**Reading passage:**
## Start

It’s a wet morning at the end of March and the car of the Tomorrow’s Forest Foundation is slowly making its way between plowed fields near Craiova.

Surrounded by so much water and mud, you wouldn’t believe that, just a few kilometers from where we are, the “flying sands” that stretch from Dăbuleni to Ghindeni continue to move northward, relentless. The desertified area already covers a large part of the east of Dolj county, over 100,000 hectares are completely arid.

Romania’s Sahara” they call it. And foresters and NGOs are doing their best to stop the advance of the sands, mainly with the help of acacia plantations.

But Tomorrow’s Forest Foundation came up with a new idea.


In Cârcea, near Craiova International Airport, the ground still retains water, but during summer the crops suffer. And summers in Oltenia are long.

“Here we have a reddish-brown soil, a semi-clay structure,” explains Marian Mechenici, from the Horti Nova company, which helps us establish this experimental plantation. “It still has water retention, but it doesn’t respond very well in the dry season. It cracks quite a bit.”

His teams have prepared 1.3 hectares of land – ploughed, harrowed, scarified – which will be sown with cereals and vegetables, like the surrounding fields. What sets this plot apart, however, is that it will be planted simultaneously with forest and fruit trees.

Always looking for new solutions in the climate struggle, Tomorrow’s Forest Foundation is financing here the first study on the performance of agroforestry systems carried out in Romania after 1989.

We want to fight as actively as possible against climate change and to increase the forested areas in Romania,” explains the motivation behinf the research Mihail Caradaică, director of the Foundation. “Especially in the lowland areas, where we find around 6% of Romania’s forests, agroforestry systems bring multiple benefits – reducing carbon dioxide from the atmosphere, increasing the economic potential of agricultural crops through the moisture provided by trees and soil fertilization, protection for domestic animals where agroforestry systems are implemented on farms.

What is an agroforestry system?

There are many definitions for agroforestry systems in the literature, but they all emphasize the integration of trees and other woody species (in various combinations) in agricultural crops, in pastures or in animal husbandry activities, to extract additional benefits from a single piece of land.

Forest curtains that protect cereal crops or trees kept on livestock pastures, solitary or in clumps, are examples at hand for Romania, but the concept is much richer in applications.

## End

**Short exercise 1:**
In the passage on Romania's agroforestry study, rewrite the part that opens with the words containing "Always looking for" and closes with "implemented on farms.", substituting "agroforestry plantings" for "agroforestry systems".
**Short exercise 2:**
Answer these from the passage on Romania's agroforestry study:
(a) How many hectares in the east of Dolj county are completely arid?
(b) How much land did the Horti Nova teams prepare for the experimental plantation?
(c) About what share of Romania's forests is found in the lowland areas?
The data that follows comes from a separate source.

**Recorded data:**
## Start

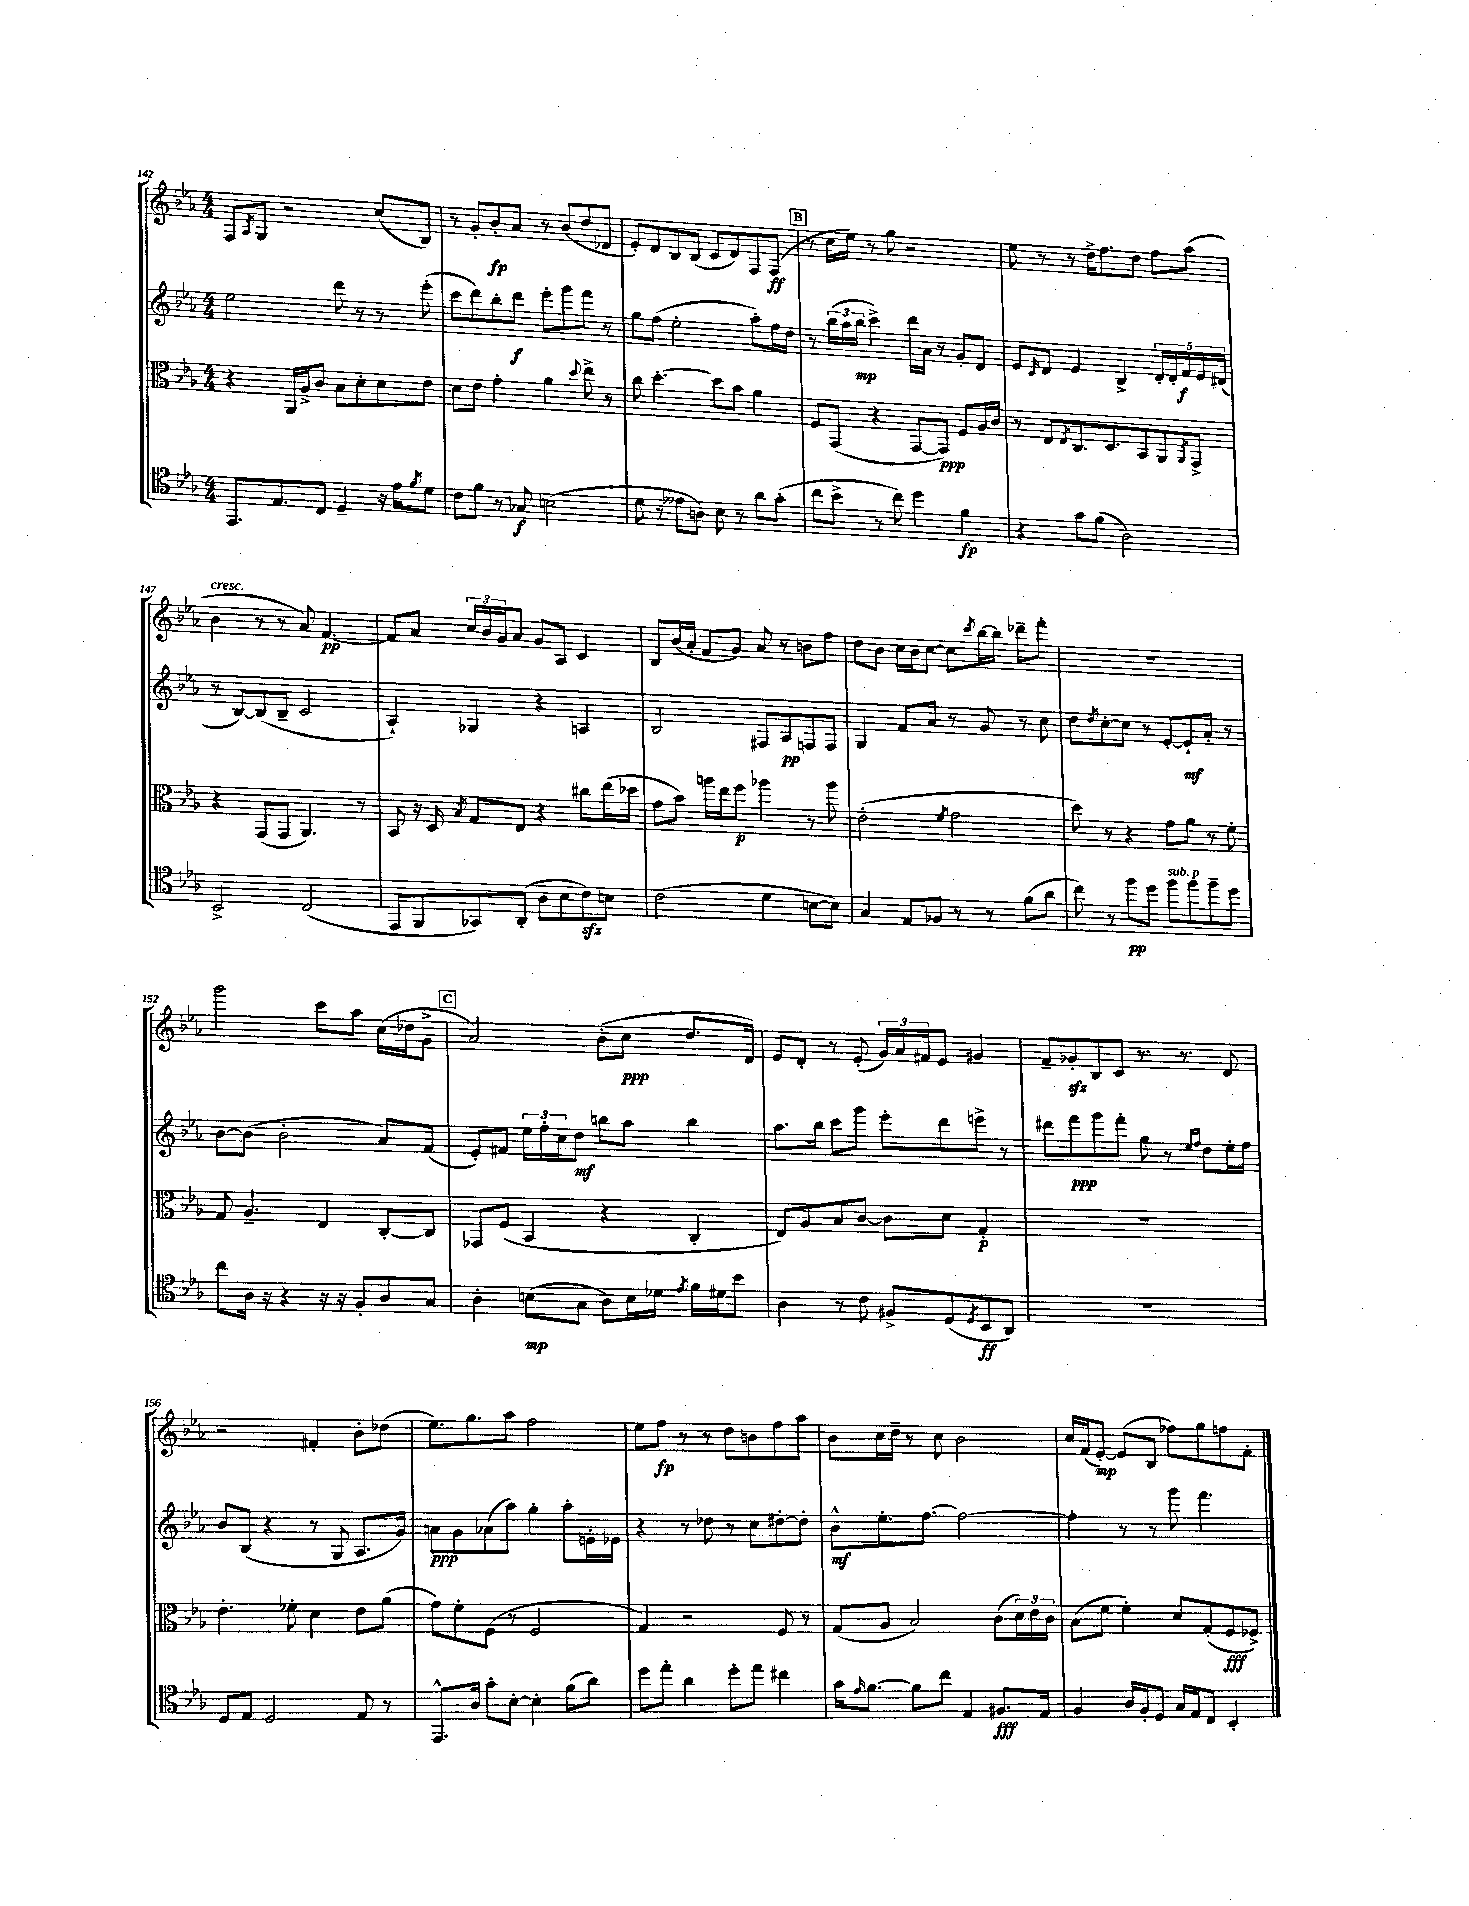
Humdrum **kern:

## End

**Problem solution 1:**
Always looking for new solutions in the climate struggle, Tomorrow’s Forest Foundation is financing here the first study on the performance of agroforestry plantings carried out in Romania after 1989.

We want to fight as actively as possible against climate change and to increase the forested areas in Romania,” explains the motivation behinf the research Mihail Caradaică, director of the Foundation. “Especially in the lowland areas, where we find around 6% of Romania’s forests, agroforestry plantings bring multiple benefits – reducing carbon dioxide from the atmosphere, increasing the economic potential of agricultural crops through the moisture provided by trees and soil fertilization, protection for domestic animals where agroforestry plantings are implemented on farms.

**Problem solution 2:**
(a) Over 100,000 hectares.
(b) 1.3 hectares.
(c) Around 6%.